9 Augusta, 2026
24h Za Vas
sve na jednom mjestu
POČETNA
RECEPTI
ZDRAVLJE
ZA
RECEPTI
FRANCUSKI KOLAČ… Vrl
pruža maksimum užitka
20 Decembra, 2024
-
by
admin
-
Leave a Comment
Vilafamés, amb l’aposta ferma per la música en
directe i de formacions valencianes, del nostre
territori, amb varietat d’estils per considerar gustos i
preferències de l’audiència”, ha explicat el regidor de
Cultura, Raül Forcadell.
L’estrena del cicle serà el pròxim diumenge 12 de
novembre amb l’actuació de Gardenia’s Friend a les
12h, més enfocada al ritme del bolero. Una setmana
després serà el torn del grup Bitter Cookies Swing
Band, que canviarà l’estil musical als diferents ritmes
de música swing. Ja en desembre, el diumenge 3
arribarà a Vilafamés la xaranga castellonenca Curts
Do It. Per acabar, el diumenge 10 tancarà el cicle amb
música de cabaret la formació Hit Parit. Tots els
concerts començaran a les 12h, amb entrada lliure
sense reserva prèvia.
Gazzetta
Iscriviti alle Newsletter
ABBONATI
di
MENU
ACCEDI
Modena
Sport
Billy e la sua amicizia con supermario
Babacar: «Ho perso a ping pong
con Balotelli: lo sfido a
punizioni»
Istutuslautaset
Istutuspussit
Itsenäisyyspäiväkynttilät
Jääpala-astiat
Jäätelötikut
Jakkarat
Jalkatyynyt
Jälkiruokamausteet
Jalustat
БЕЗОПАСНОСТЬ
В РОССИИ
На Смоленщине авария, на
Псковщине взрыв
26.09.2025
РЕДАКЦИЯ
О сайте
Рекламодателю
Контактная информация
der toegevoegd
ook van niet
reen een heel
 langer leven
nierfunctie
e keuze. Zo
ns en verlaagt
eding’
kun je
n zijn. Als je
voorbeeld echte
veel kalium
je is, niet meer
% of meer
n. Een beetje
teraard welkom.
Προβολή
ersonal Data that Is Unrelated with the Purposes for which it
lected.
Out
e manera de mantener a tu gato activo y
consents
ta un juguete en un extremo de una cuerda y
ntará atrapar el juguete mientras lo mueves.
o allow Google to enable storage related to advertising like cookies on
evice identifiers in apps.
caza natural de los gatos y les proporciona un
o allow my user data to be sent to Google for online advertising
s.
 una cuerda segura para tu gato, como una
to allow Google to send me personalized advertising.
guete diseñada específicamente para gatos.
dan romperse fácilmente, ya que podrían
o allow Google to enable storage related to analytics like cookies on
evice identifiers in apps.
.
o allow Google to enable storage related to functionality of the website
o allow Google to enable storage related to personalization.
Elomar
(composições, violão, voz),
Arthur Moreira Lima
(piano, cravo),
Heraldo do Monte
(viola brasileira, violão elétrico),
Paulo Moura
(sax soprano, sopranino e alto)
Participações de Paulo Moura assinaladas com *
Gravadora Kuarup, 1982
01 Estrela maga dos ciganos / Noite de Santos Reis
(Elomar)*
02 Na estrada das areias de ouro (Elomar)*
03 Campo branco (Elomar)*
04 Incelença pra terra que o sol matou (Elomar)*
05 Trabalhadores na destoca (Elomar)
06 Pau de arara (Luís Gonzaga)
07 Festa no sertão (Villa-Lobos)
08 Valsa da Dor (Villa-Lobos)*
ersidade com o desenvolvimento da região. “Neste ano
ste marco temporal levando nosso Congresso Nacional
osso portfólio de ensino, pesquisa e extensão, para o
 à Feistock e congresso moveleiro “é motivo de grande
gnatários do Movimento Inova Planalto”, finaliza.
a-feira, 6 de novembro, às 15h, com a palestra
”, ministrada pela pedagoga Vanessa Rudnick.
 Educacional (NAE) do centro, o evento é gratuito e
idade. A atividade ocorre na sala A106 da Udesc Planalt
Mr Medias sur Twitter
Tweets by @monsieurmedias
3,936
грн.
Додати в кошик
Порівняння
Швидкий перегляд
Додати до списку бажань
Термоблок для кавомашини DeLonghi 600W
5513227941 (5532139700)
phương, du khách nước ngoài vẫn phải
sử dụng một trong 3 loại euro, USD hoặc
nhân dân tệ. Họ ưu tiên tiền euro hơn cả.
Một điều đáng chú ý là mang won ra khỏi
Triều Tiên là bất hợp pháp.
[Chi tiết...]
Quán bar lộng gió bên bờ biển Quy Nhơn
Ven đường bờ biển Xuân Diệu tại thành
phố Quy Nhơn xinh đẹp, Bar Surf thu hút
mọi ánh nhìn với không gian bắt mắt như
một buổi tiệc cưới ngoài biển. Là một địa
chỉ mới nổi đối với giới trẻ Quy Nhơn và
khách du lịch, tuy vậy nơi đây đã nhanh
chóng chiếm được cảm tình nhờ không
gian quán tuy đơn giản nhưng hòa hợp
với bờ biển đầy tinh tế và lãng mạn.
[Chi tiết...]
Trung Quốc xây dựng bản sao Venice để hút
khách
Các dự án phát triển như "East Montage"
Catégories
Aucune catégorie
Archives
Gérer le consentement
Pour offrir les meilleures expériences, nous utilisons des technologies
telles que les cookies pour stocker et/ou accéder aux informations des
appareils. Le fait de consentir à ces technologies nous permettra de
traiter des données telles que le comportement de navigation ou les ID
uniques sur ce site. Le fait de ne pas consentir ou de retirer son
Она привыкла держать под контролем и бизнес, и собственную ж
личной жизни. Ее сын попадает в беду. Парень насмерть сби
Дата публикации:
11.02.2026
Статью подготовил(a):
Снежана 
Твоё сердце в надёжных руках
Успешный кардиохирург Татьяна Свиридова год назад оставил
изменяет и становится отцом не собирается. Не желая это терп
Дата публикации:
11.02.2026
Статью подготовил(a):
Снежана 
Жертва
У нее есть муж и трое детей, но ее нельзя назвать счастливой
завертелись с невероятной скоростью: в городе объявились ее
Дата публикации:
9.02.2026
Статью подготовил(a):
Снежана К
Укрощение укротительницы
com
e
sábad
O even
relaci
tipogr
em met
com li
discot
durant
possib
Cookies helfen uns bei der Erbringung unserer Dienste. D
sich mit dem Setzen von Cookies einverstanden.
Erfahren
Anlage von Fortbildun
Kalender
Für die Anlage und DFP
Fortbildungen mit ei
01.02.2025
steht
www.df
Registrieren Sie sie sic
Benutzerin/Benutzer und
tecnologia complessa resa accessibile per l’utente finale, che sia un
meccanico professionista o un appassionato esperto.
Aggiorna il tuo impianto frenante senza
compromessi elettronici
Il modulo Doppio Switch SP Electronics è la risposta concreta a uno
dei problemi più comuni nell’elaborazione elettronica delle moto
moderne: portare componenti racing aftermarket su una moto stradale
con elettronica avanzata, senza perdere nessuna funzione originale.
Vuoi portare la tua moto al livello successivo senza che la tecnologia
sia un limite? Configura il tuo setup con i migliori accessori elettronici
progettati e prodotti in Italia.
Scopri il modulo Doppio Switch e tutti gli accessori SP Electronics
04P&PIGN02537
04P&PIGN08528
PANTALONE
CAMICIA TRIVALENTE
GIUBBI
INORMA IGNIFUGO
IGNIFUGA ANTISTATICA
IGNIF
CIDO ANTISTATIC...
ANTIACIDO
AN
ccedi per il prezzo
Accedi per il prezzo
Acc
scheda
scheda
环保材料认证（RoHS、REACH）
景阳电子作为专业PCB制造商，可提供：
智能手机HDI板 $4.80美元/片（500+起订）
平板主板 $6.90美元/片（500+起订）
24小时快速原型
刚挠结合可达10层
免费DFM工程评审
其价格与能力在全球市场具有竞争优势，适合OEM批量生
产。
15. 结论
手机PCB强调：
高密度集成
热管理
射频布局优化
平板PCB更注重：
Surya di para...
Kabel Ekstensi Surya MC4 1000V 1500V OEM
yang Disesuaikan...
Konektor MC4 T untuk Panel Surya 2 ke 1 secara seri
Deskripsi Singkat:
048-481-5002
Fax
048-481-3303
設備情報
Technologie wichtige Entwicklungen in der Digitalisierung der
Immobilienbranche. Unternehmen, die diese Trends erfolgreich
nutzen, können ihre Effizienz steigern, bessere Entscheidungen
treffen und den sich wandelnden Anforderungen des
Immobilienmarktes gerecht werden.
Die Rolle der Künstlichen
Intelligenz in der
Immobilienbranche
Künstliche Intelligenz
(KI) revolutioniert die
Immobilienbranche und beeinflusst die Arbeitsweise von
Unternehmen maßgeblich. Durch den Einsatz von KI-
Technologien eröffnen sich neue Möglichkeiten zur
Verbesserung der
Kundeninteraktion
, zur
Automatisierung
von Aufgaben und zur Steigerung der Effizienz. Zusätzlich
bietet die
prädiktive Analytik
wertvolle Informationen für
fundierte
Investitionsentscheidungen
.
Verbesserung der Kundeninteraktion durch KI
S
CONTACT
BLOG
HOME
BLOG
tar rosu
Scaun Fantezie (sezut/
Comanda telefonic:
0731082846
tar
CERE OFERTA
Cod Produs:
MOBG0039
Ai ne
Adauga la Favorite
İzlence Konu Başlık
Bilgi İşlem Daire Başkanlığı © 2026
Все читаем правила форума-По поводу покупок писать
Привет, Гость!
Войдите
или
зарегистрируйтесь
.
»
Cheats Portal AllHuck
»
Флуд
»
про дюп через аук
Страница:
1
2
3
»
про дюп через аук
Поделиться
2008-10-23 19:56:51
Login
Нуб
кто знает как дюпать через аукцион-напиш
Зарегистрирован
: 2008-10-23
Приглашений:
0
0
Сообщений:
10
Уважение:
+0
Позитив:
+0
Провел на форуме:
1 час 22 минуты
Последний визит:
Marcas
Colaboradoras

• Your instructions:
Lay out the rows above, from the first line through the line containing "novembre amb l’actuació", as a JSON list of strings, one string per line. Include both ends and omit blank lines.

• Output for this exercise:
[
  "9 Augusta, 2026",
  "24h Za Vas",
  "sve na jednom mjestu",
  "POČETNA",
  "RECEPTI",
  "ZDRAVLJE",
  "ZA",
  "RECEPTI",
  "FRANCUSKI KOLAČ… Vrl",
  "pruža maksimum užitka",
  "20 Decembra, 2024",
  "-",
  "by",
  "admin",
  "-",
  "Leave a Comment",
  "Vilafamés, amb l’aposta ferma per la música en",
  "directe i de formacions valencianes, del nostre",
  "territori, amb varietat d’estils per considerar gustos i",
  "preferències de l’audiència”, ha explicat el regidor de",
  "Cultura, Raül Forcadell.",
  "L’estrena del cicle serà el pròxim diumenge 12 de",
  "novembre amb l’actuació de Gardenia’s Friend a les"
]